While acknowledging Nigeria’s strengths including its youthful, tech-savvy population and expanding AI adoption in sectors like healthcare, agriculture, and education, Singhal criticized regulatory frameworks like the Nigeria Data Protection Regulation (NDPR) and NITDA’s 2023 AI draft policy as “underdeveloped, underfunded, and poorly enforced.”

Real-World Consequences

Prof. Obadare illustrated the high stakes with real-world examples: Microsoft’s racist chatbot Tay, Amazon’s gender-biased hiring AI, and Uber’s fatal autonomous vehicle crash. “These weren’t tech failures; they were governance failures,” he warned.

He also cited cybersecurity breaches such as the 2023 hacking of ChatGPT and the leak of DeepSeek’s API keys and user data, reinforcing the point that the danger lies not just in the algorithms, but in how AI systems are designed, deployed, and governed.

What Nigeria Must Do

Both experts advocated for a multi-stakeholder approach which include the need for the government to champion AI education, enforce data laws, and establish innovation sandboxes for safe experimentation.

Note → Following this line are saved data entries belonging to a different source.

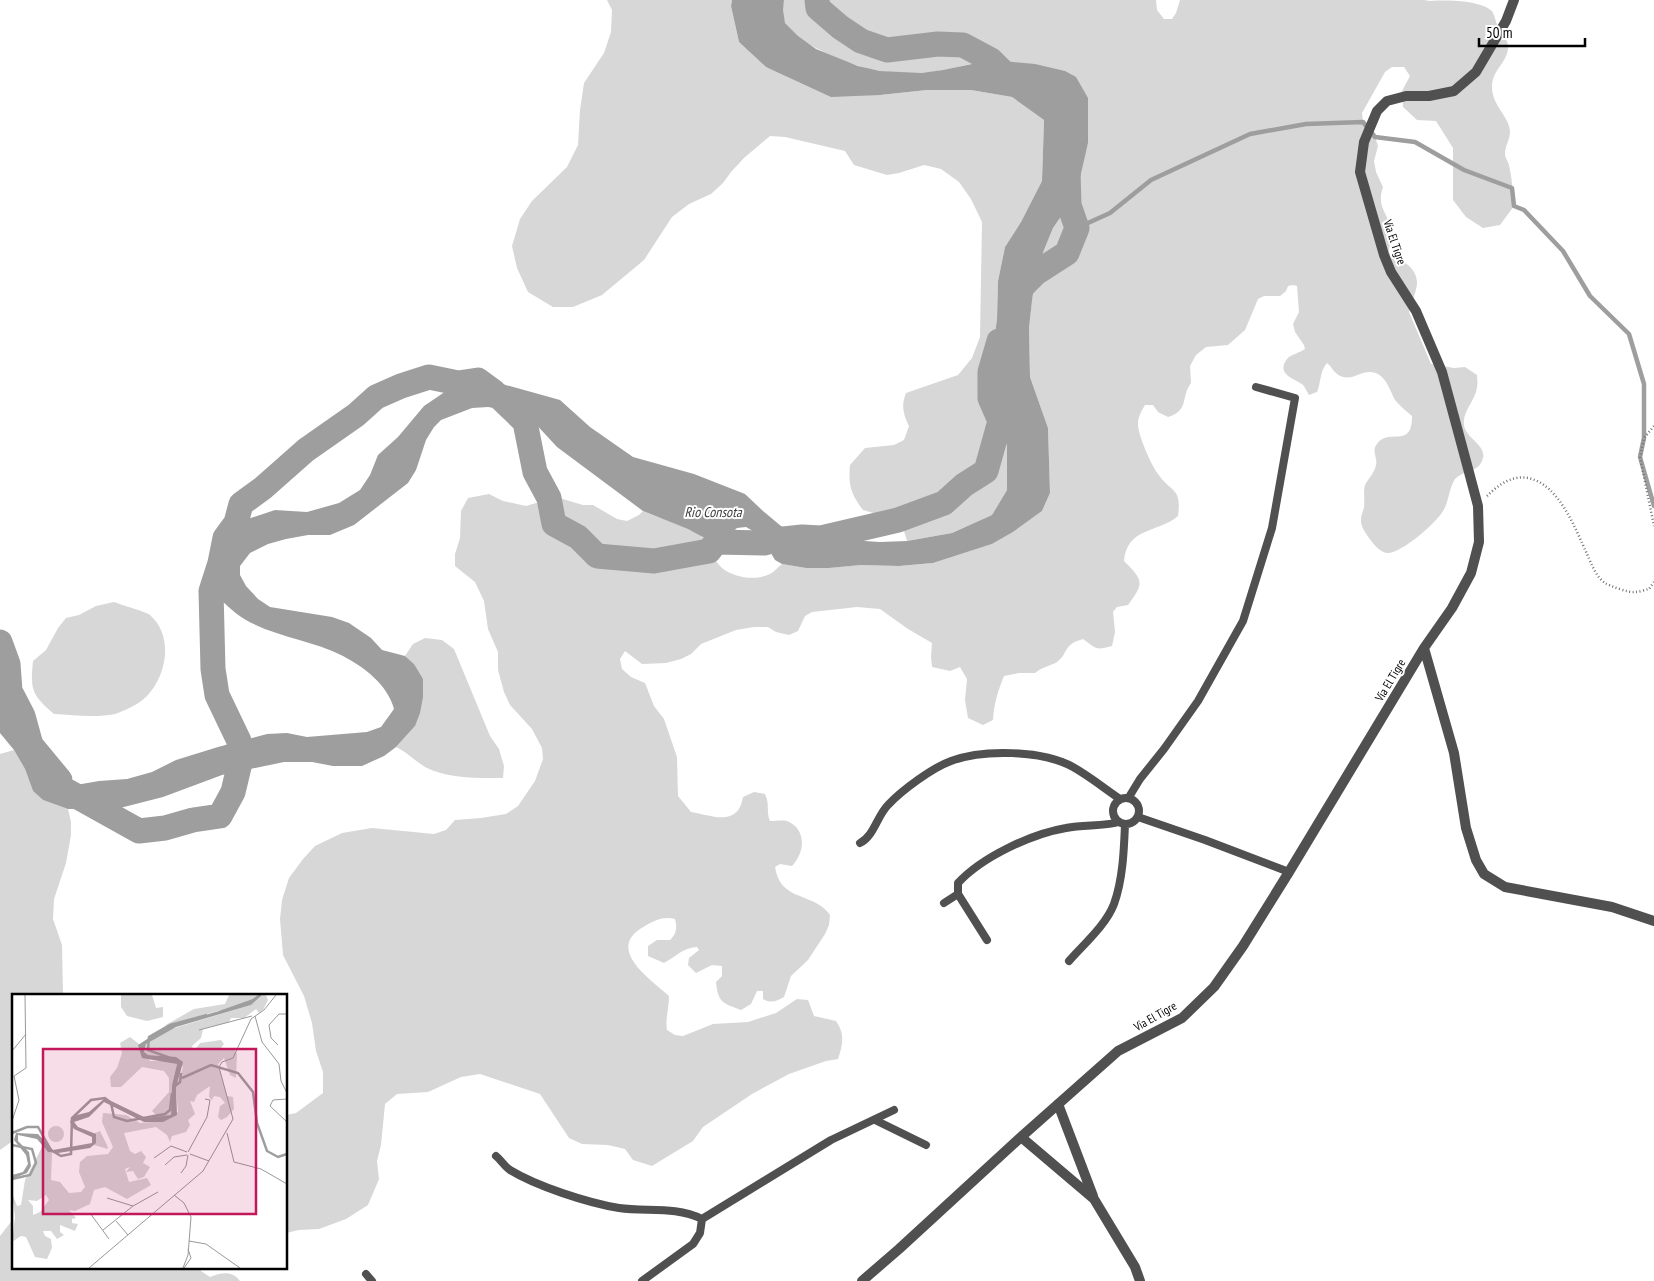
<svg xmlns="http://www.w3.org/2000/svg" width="1654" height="1281" viewBox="0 0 1654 1281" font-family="'PT Sans Narrow',sans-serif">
<rect width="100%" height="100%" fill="#fff"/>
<!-- green -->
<path fill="#d7d7d7" d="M607,0H732L731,6L739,42L766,67L880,95L927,90H971L1012,97L1044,120L1042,181L1021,222L1005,247L998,281L997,319L990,372V398L1007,446V490L992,515L952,533L907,541L904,531L898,520L863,510C851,494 848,485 850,465L865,448L894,445L904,440L909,426C903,414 901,405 906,393L958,375L972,358L980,337L982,222L971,199L959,182L941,169L924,165L899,173L887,175L854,165L845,151L785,137L770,136L744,158L731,172L723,183L711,194L689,204L672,217L644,260L602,295L573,307H553L528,292L517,268L512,246L520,219L532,201L567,167L578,145L580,110L584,83L604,53L611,32L612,10Z
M784,0H1156L1157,10L1164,19H1172L1176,13L1180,0H1424L1430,1C1448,0 1479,0 1492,11C1495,16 1496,24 1499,29C1503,36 1509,40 1508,49C1506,64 1492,70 1492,87C1492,106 1510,117 1510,132C1510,139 1505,146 1505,154C1505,158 1508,161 1509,165C1512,178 1513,193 1514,206L1500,225L1483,228L1466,217L1453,200V148L1436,121L1417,120L1403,107L1402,91L1410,76L1404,67H1392L1385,72L1362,113L1363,122L1375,137L1378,146L1374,161L1376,172L1383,187C1376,208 1388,211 1390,229C1391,237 1389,245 1389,253C1402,260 1418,268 1417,284C1416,293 1411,303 1409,312L1431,364L1454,368L1465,367L1477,375C1477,379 1478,383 1477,387C1476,400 1462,411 1464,425C1466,440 1491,446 1481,463C1476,472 1462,471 1455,479C1449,488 1449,502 1443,511C1436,523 1401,554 1387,553C1381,552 1375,546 1372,542C1367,535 1360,527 1361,519C1361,515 1363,511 1364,508C1365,500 1363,492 1365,485C1368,479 1375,472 1376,465C1378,458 1371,451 1377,444C1389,427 1412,450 1412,416C1406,411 1400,406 1395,400C1390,391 1387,379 1378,374C1361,366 1353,385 1337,374C1333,371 1331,366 1327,363C1320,370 1321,383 1317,392L1309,395C1307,392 1305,387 1303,385C1296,379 1275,375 1287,359C1291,354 1300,353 1305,349L1304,345L1295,332L1293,324L1299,312L1297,286L1293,285L1288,286L1286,291L1280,296H1264L1258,299L1245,330L1228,345L1206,347L1196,355L1190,366L1191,383C1180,398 1190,410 1168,417L1158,412L1153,405H1145C1142,410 1138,417 1138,423C1137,433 1151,465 1158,474C1171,493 1182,487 1178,516C1158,533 1127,527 1124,561C1144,581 1144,583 1128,605L1117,607L1113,612L1115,632L1112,646C1095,651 1096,648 1083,639C1062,645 1069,653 1057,662C1050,666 1042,667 1035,673H1019L1004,676C998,691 994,703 993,720L983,725L968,718L965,700L967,679L960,667L950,671L932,667L931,657L932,643L908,629L880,609L857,607L812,612L805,616L798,631L789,635L776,632L768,627H754L736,630L701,644L691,654L681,659L666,663L642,664L625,651L620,659L622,669L631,677L645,683L654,706L664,719L677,757L678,796L691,812C713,816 738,827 743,797L754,792L765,794C770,804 766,812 770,821C775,821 783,820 787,821C807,829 805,853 792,866L780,864L775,867C780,897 802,893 821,906C825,909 828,912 830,915L829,925L825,934L808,960L791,976L784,997C777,1001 771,1004 763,999V991H757L751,1004L741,1010C722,1003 718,1002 716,982L722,976V966L712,965L696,973L688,965L689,958L699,950L697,947C682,948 677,956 664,963L648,956V946L657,940H670C677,933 677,928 675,919C664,916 655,920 645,926C604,948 649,978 669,996C669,1008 665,1019 667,1030L675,1035L683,1036L713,1024L748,1022L776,1013L797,999L808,1000L814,1016L836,1021C845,1034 843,1044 838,1059L826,1061L789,1074L752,1094L703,1127L693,1141L652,1166L633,1160L625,1149L608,1145L582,1144L569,1138L540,1094L480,1074L461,1077L428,1092L397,1094L385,1104L381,1145L377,1161L379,1179L368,1205L346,1219L319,1229L299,1230L286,1233V1115L296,1113L323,1093V1072L316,1051L312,1023L304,996L283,955L280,919L282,900L289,878L303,859L315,846L342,833L372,828L434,834L446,830L455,820L481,818L506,814L518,806L535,781L543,759L542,748L532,729L510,705L504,692L498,670V652L488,629L484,601L475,582L455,566V554L460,538L461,511L468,498L489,494L503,501L526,506L556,497L583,505H593L617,519L627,521L639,515L643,511C655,517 696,529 703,538C710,547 713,560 722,568C734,578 756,581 770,574C774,572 778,567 782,564L806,568H829L861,565L900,566L933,563L992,544L1013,532L1042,511L1050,493L1048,428L1030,377L1029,328L1032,301L1036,273L1044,250L1053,228L1069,205L1088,143L991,60C967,64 943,72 920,73C907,73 894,73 881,71C859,69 795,44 785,23C781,16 783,7 784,0Z
M114,602C121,605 147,612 150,615C174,636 167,676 146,697C139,704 124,711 115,714C97,718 73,715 54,714C32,695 30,690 33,661L46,650L58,628L66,618L79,615L96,606Z
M425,638L442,640L454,649L490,736L499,749L504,766L503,778C477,778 448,779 425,767C415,761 407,752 396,747L415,726L414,664L405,656L413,644Z
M14,750L25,769L33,791L43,800L68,809L71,822V835L66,863L54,899L53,919L62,945L63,995H14V1140L0,1150V754Z
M14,1218V1267H201V1271L210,1277C221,1273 232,1270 240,1281H0V1236Z"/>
<!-- water -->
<path fill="#9e9e9e" d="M732,0H784L783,10L785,23L798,36L816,49L858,66L880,71L921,73L943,70L991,60L1035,64L1065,71L1076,77L1088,98V143L1079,182L1069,205L1053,228L1044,250L1036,273L1032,301L1029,328L1030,377L1048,428L1050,493L1042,511L1013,532L992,544L933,563L899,566L861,565L829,568H806L782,564L775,560L765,543L753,531L746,527L737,528L726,538L716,542L710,541L688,529L643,511L557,447L533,421L512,411L488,407L472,408L441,420L434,427L426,440L416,470L408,483L354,525L330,535H308L286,539L268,544L250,553L240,566V575L246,586L258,599L270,607L332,617L349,623L371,638L382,650L405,656L414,664L423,679V697L420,713L415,726L396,747L384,756L362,766H333L312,762H284L222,775L163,797L120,808L68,809L43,800L33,791L25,769L14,750L0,733V698L23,716L36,738L48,767L60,780L76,785L99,781L127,779L152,772L176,760L218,747L267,734L287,733L307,737L367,732L381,727L394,709C388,685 364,667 343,656C312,640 276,637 246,620C233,613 222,600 211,591L213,563L225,538L236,523L275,510L307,512L339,503L360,490L370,475L378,455L398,437L424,406L458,383L478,380L495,382L560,400L590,427L633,457L694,474L745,494L763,511L781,526L802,537L880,542L907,541L952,533L992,515L1007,490V446L990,398V372L997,319L998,281L1005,247L1021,222L1042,181L1044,120L1012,97L971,90H927L880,95L831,97L766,67L739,42L731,6Z"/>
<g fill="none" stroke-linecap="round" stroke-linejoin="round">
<!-- stream -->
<path stroke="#9e9e9e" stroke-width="4.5" d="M1077,228L1110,213L1151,180L1250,134L1306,124L1363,122L1375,137L1415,142L1464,170L1512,188L1514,206L1524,210L1563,251L1590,296L1629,334L1644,384V438L1640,457L1654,506"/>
<!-- river -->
<path stroke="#9e9e9e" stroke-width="25" d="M817,0L818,8L840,27L861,41L887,50L938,44L963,45L991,60L1015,84
M1013,299L1018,291L1036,273L1067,253L1077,228L1069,205L1068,171
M0,642L8,664L10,691L23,716L31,745L60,780V787L139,831L165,828L193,820L220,816L233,792L239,767V741L217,695L213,669L211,591L220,563L225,538L236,523L241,504L263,488L306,450L356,415L376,397L401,386L429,377L458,383L478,380L493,391L525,422L535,472L549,498L554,524L578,537L597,556L654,561L709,551L716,542L765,543L774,540L802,537L821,538L898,520L944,503L964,485L986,471L1000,421L990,398V372L999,341"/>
<!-- path -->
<path stroke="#727272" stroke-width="2.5" stroke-dasharray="1 2.5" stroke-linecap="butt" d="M1654,426L1644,438L1640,457L1654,526
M1487,496C1498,485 1512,475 1528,478C1559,484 1575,528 1587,554C1591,563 1596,577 1605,583C1610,586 1629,593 1634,592C1639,592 1645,590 1649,589L1654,582"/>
<!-- service -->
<path stroke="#505050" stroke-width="8" d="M1129,797L1140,779L1164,749L1198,701L1243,621L1272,528L1295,398L1256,387
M1113 811a13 13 0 1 1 26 0a13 13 0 1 1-26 0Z
M1138,817L1205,840L1289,872
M860,843C874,836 877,816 888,805C902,790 932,768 951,761C983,749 1042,750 1073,767C1089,776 1104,788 1120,799
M958,894L987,940
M944,903L958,894V883C982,857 1031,834 1066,828C1084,824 1102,827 1119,822
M1069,961C1084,944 1106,925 1114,904C1123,879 1124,849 1125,824
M875,1120L926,1145
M496,1156C501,1160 505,1167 510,1170C536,1186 588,1203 619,1208C647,1212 675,1206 702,1219
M702,1219L831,1140L894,1110
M366,1274L372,1281
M642,1281L693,1244L700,1233L702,1219"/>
<!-- minor -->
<path stroke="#505050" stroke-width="10" d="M1424,648L1454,753L1466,828L1476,860L1484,874L1505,887L1612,907L1654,921
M1058,1104L1093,1196
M1021,1137L1094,1199L1135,1267L1140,1281
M862,1281L899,1249L1021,1137L1118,1051L1182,1018L1214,987L1243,946L1289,872L1424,648L1452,608L1471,573L1479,542L1478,506L1466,461L1442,372L1416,311L1391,272L1384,255L1360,172L1364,142L1377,111L1387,101L1406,96H1429L1454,91L1476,72L1506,21L1514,0"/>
</g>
<g text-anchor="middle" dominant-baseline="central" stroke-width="4" stroke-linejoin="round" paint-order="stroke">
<!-- street labels -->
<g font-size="12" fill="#000" stroke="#fff">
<text transform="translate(1395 242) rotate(71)">Vía El Tigre</text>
<text transform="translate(1390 680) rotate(-59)">Vía El Tigre</text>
<text transform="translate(1155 1016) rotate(-30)">Vía El Tigre</text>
</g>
<!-- water labels -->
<g font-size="14" font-style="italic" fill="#3f3f3f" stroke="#fff">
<text x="713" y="512">Rio Consota</text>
</g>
</g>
<!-- overview -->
<g transform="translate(12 994)">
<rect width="275" height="275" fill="#fff"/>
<path d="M109,1H140L144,14L151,13V23L135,27L115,22L109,13ZM217,1H246L235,9L152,32L182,15L213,10ZM250,1H254L256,6L251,16L247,19L244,15L232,24H219L217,28L191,35L189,44L180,52L182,57L188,49L209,46L212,50L209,54L222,55L225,60L224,84L218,81L212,64L206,70L215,102L221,103L222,115L215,123L209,126L206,123L208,112L213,109L208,103L202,102L200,106L197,103L198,92L185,101L182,108L178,107L183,120L176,126L178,131L174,138L160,142L158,148L155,141L144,133L112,139L118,157L123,160L129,157L134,163L131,169L138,173L132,183L126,185L121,177L114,178L118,173L113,175L117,188L135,184L139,191L115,205L93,193L82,196L78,210L63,217L57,216L64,224L60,225V229L66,230L63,237L48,231V238L52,241L45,245L39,237H31L33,242L39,245L40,254L35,265L23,263L14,243L9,242L0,248L3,223L0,199L5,212L9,211L13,186L30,153L40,159L39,186L48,188L57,199L69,198L73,193L67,178L68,168L75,162L96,160L101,153L90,128L91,119L114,121L128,129L151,127L166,118L164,94L171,73L159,63L136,61L132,58L134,50L156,36L239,11ZM34,201L37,206L28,218L21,221V212L16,206L25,207ZM118,43L127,50L138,67H156L165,70L160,91L159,121L148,125L140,117L157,98V84L152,77L130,73L109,93H99L98,83L105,74L110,59L108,49ZM36 140a8 8 0 1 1 16 0a8 8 0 1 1-16 0ZM88,137L95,151L96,155L82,151L83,139Z" fill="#d7d7d7" fill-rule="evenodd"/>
<path d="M246,1H250L239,11L164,33L134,50L132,58L136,61L164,63L171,68L164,94L165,121L151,128H132L92,108L77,123L62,128L66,133L84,140V149L78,154L46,159L36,158L25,145L6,141V147L17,158L19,172L15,179L0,185V181L11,178L16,170L14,161L2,146L4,139L26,140L41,156L80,149V143L62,135L58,128L61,122L77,118L93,104L134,124L159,121L160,91L165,70L130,64L126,51L155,32L235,9Z" fill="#9e9e9e"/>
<path fill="none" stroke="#9e9e9e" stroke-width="2.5" d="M208,18L242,6L248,1M161,65L136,56L137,43L158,31L195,21M170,84L199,71L226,79L241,98L245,129L255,157L266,163L275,160M163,92L168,88L169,79M0,139L15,133H26L39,156L49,162L59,160L60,124L79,106L93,104L99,109L102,123L115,127L153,120L158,116L160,99M0,151L20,155L24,169L18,181L0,185"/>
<path fill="none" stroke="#999" stroke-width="1" d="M243,22L250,48L267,70L269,87L275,99M187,36L240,22M266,51L259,44L257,31L267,20H275M0,57L14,40M275,105L261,106L258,112L275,128M0,127L7,106L2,82L14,74L13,1M215,139L222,168L249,175L275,190M176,158L195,123L198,106L193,105M178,160L197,167M142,164L159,152L175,158M153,171L162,163L175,161M169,179L174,172L176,161M162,201L172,209L179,223L176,261L171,274M95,204L121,212M78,219L97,245M104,227L116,241M91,236L121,212L146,198M177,247L194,250L228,274M77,274L191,177L221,125L207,73L210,68L221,64L239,25L252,16L264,1M172,274L179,264L176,255"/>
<path fill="#c2185b" fill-opacity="0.15" stroke="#c2185b" stroke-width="2.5" d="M31,55H244V220H31Z"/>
<rect width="275" height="275" fill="none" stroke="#000" stroke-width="2.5"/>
</g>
<!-- scale -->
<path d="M1479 38v8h106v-8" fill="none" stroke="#000000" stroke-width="2.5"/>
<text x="1486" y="38" font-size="15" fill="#000000" stroke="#ffffff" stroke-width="4" paint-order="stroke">50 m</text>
</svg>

They also said that the private sector must prioritise ethical AI design and cybersecurity compliance, adding that the civil society must continue to raise public awareness about digital rights and AI risks, particularly for vulnerable groups.

Prof. Obadare concluded with a clear message, saying: “Governance must be embedded by design. We can’t afford to let innovation outpace responsibility.”

Singhal left the audience with a final challenge that: “AI is already here. The real question is not whether to adopt it; but how. Nigeria must decide whether AI will be our great equaliser or our greatest vulnerability.”